Anonymous 0 Comments

At the time, in a place as small and remote as you’re describing, most 15 year olds in a place like that would be apprenticed, working the family farm, whatever. Formal education was very basic and not universal in places like that and if people wanted to continue into what we would consider Jr high level, much less college, they would have to order books and self-educate, hire in a tutor or move to a more densely populated area to study there. A lot of education was left to the families as well.

The greatly reduced curriculum and age range simplified this issue.

Anonymous 0 Comments

It probably varied based on the specific teacher, the time it was in, and other things, but I have a bit of experience in a multi-year classroom.

In practice, when it’s math time, the older kids did harder math, while the younger kids did easier math.
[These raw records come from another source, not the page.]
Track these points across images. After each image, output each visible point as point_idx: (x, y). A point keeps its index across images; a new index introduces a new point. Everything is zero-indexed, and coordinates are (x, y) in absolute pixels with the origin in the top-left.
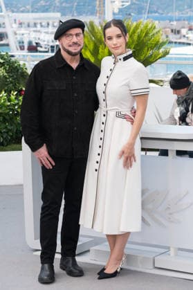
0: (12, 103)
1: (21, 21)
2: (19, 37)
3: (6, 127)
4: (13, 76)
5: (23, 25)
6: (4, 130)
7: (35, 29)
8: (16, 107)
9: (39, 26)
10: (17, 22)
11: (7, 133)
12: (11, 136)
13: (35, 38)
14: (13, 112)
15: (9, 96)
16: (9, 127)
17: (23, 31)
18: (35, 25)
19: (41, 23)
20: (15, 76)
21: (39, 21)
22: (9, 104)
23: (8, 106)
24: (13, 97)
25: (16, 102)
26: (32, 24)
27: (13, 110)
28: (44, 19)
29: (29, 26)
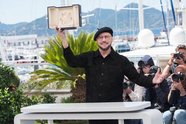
0: (5, 96)
1: (9, 42)
2: (8, 53)
3: (2, 114)
4: (5, 77)
5: (11, 45)
6: (1, 116)
7: (19, 47)
8: (9, 99)
9: (22, 44)
10: (6, 42)
11: (3, 117)
12: (7, 120)
13: (20, 53)
14: (7, 102)
15: (3, 91)
16: (4, 114)
17: (10, 48)
18: (19, 44)
19: (23, 43)
20: (7, 77)
21: (22, 41)
22: (3, 96)
23: (3, 98)
24: (6, 92)
25: (9, 95)
26: (17, 43)
27: (7, 101)
28: (25, 39)
29: (15, 45)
When it was reading time, the younger kids were asked to do their spellings, while the older kids discussed the story.

So no, we didn’t all learn the same thing. There were just few enough of us that we could all get more attention specifically, so it didn’t matter that Tim was in the 5th grade while I was in 1st.

Anonymous 0 Comments

My family member told us that they sat according to ages. This half of the room was the very young kids and the other have of the room was middle school aged people. No they weren’t learning the same stuff. They would all listen to the instructions as a whole group though. Pretty interesting that life used to be so small.